▼▼▼

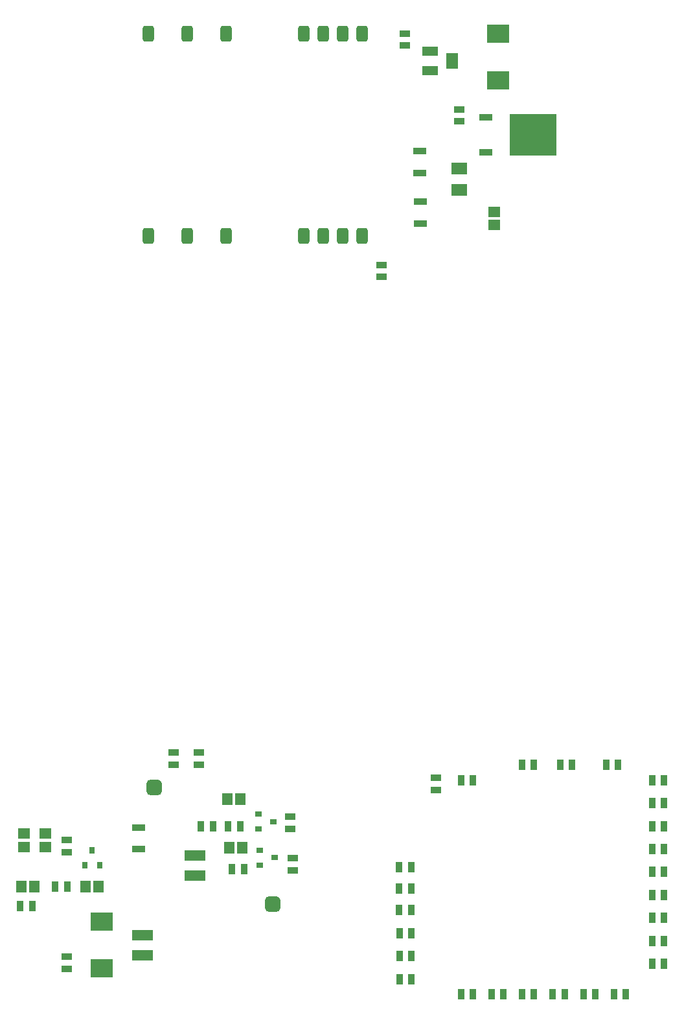
<source format=gtp>
G04*
G04 #@! TF.GenerationSoftware,Altium Limited,CircuitStudio,1.5.2 (30)*
G04*
G04 Layer_Color=7318015*
%FSLAX25Y25*%
%MOIN*%
G70*
G01*
G75*
%ADD10R,0.07087X0.03543*%
%ADD11R,0.24410X0.21457*%
%ADD12R,0.11417X0.09449*%
%ADD13R,0.05315X0.03740*%
%ADD14R,0.06693X0.03740*%
G04:AMPARAMS|DCode=15|XSize=78.74mil|YSize=78.74mil|CornerRadius=19.69mil|HoleSize=0mil|Usage=FLASHONLY|Rotation=270.000|XOffset=0mil|YOffset=0mil|HoleType=Round|Shape=RoundedRectangle|*
%AMROUNDEDRECTD15*
21,1,0.07874,0.03937,0,0,270.0*
21,1,0.03937,0.07874,0,0,270.0*
1,1,0.03937,-0.01969,-0.01969*
1,1,0.03937,-0.01969,0.01969*
1,1,0.03937,0.01969,0.01969*
1,1,0.03937,0.01969,-0.01969*
%
%ADD15ROUNDEDRECTD15*%
%ADD16R,0.05512X0.06102*%
%ADD17R,0.03740X0.05315*%
%ADD18R,0.11024X0.05512*%
G04:AMPARAMS|DCode=19|XSize=29.92mil|YSize=35.43mil|CornerRadius=7.48mil|HoleSize=0mil|Usage=FLASHONLY|Rotation=0.000|XOffset=0mil|YOffset=0mil|HoleType=Round|Shape=RoundedRectangle|*
%AMROUNDEDRECTD19*
21,1,0.02992,0.02047,0,0,0.0*
21,1,0.01496,0.03543,0,0,0.0*
1,1,0.01496,0.00748,-0.01024*
1,1,0.01496,-0.00748,-0.01024*
1,1,0.01496,-0.00748,0.01024*
1,1,0.01496,0.00748,0.01024*
%
%ADD19ROUNDEDRECTD19*%
%ADD20R,0.06102X0.05512*%
%ADD21R,0.06299X0.07874*%
%ADD22R,0.07874X0.05118*%
G04:AMPARAMS|DCode=23|XSize=59.06mil|YSize=82.68mil|CornerRadius=14.76mil|HoleSize=0mil|Usage=FLASHONLY|Rotation=0.000|XOffset=0mil|YOffset=0mil|HoleType=Round|Shape=RoundedRectangle|*
%AMROUNDEDRECTD23*
21,1,0.05906,0.05315,0,0,0.0*
21,1,0.02953,0.08268,0,0,0.0*
1,1,0.02953,0.01476,-0.02658*
1,1,0.02953,-0.01476,-0.02658*
1,1,0.02953,-0.01476,0.02658*
1,1,0.02953,0.01476,0.02658*
%
%ADD23ROUNDEDRECTD23*%
%ADD24R,0.07874X0.05906*%
%ADD25R,0.03543X0.03150*%
D10*
X273465Y470787D02*
D03*
Y452835D02*
D03*
D11*
X297874Y461811D02*
D03*
D12*
X280000Y489803D02*
D03*
Y513819D02*
D03*
X76000Y32992D02*
D03*
Y57008D02*
D03*
D13*
X232000Y507760D02*
D03*
Y513862D02*
D03*
X260000Y468760D02*
D03*
Y474862D02*
D03*
X248000Y124949D02*
D03*
Y131051D02*
D03*
X58000Y99051D02*
D03*
Y92949D02*
D03*
X113000Y137949D02*
D03*
Y144051D02*
D03*
X126000D02*
D03*
Y137949D02*
D03*
X174213Y89665D02*
D03*
Y83563D02*
D03*
X173000Y104949D02*
D03*
Y111051D02*
D03*
X58000Y39051D02*
D03*
Y32949D02*
D03*
X220000Y394862D02*
D03*
Y388760D02*
D03*
D14*
X239500Y442299D02*
D03*
Y453323D02*
D03*
X240000Y427323D02*
D03*
Y416299D02*
D03*
X95000Y105512D02*
D03*
Y94488D02*
D03*
D15*
X103000Y126000D02*
D03*
X164000Y66000D02*
D03*
D16*
X74347Y75000D02*
D03*
X67654D02*
D03*
X34653D02*
D03*
X41346D02*
D03*
X148346Y95000D02*
D03*
X141654D02*
D03*
X147346Y120000D02*
D03*
X140654D02*
D03*
D17*
X260728Y129921D02*
D03*
X266831D02*
D03*
X292224Y137795D02*
D03*
X298327D02*
D03*
X311909D02*
D03*
X318012D02*
D03*
X335531D02*
D03*
X341634D02*
D03*
X359154Y129921D02*
D03*
X365256D02*
D03*
Y106299D02*
D03*
X359154D02*
D03*
X365256Y118110D02*
D03*
X359154D02*
D03*
Y94488D02*
D03*
X365256D02*
D03*
X359154Y82677D02*
D03*
X365256D02*
D03*
Y59055D02*
D03*
X359154D02*
D03*
X365256Y70866D02*
D03*
X359154D02*
D03*
X365256Y47244D02*
D03*
X359154D02*
D03*
Y35433D02*
D03*
X365256D02*
D03*
X339469Y19685D02*
D03*
X345571D02*
D03*
X323721D02*
D03*
X329823D02*
D03*
X307972D02*
D03*
X314075D02*
D03*
X292224D02*
D03*
X298327D02*
D03*
X276476D02*
D03*
X282579D02*
D03*
X260728D02*
D03*
X266831D02*
D03*
X235335Y39370D02*
D03*
X229232D02*
D03*
X235335Y27559D02*
D03*
X229232D02*
D03*
Y51181D02*
D03*
X235335D02*
D03*
X235051Y63000D02*
D03*
X228949D02*
D03*
X235051Y85000D02*
D03*
X228949D02*
D03*
Y74000D02*
D03*
X235051D02*
D03*
X51949Y75000D02*
D03*
X58051D02*
D03*
X40051Y65000D02*
D03*
X33949D02*
D03*
X149051Y84000D02*
D03*
X142949D02*
D03*
X147051Y106000D02*
D03*
X140949D02*
D03*
X133051D02*
D03*
X126949D02*
D03*
D18*
X97000Y39882D02*
D03*
Y50118D02*
D03*
X124000Y91118D02*
D03*
Y80882D02*
D03*
D19*
X74740Y86063D02*
D03*
X67260D02*
D03*
X71000Y93937D02*
D03*
D20*
X36000Y102347D02*
D03*
Y95653D02*
D03*
X47000Y102347D02*
D03*
Y95653D02*
D03*
X278000Y422157D02*
D03*
Y415465D02*
D03*
D21*
X256209Y499811D02*
D03*
D22*
X244791Y494890D02*
D03*
Y504732D02*
D03*
D23*
X100000Y513917D02*
D03*
X120000D02*
D03*
X140000D02*
D03*
X180000D02*
D03*
X190000D02*
D03*
X200000D02*
D03*
X210000D02*
D03*
Y409705D02*
D03*
X200000D02*
D03*
X190000D02*
D03*
X180000D02*
D03*
X140000D02*
D03*
X120000D02*
D03*
X100000D02*
D03*
D24*
X259842Y444488D02*
D03*
Y433465D02*
D03*
D25*
X164937Y90000D02*
D03*
X157063Y86260D02*
D03*
Y93740D02*
D03*
X164339Y108653D02*
D03*
X156465Y104913D02*
D03*
Y112394D02*
D03*
M02*

</source>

▲▲▲

• [PROBLEM]: Pick out every line of the listing containing the word "CornerRadius", and show those lines.

• [YOUR RESPONSE]:
G04:AMPARAMS|DCode=15|XSize=78.74mil|YSize=78.74mil|CornerRadius=19.69mil|HoleSize=0mil|Usage=FLASHONLY|Rotation=270.000|XOffset=0mil|YOffset=0mil|HoleType=Round|Shape=RoundedRectangle|*
G04:AMPARAMS|DCode=19|XSize=29.92mil|YSize=35.43mil|CornerRadius=7.48mil|HoleSize=0mil|Usage=FLASHONLY|Rotation=0.000|XOffset=0mil|YOffset=0mil|HoleType=Round|Shape=RoundedRectangle|*
G04:AMPARAMS|DCode=23|XSize=59.06mil|YSize=82.68mil|CornerRadius=14.76mil|HoleSize=0mil|Usage=FLASHONLY|Rotation=0.000|XOffset=0mil|YOffset=0mil|HoleType=Round|Shape=RoundedRectangle|*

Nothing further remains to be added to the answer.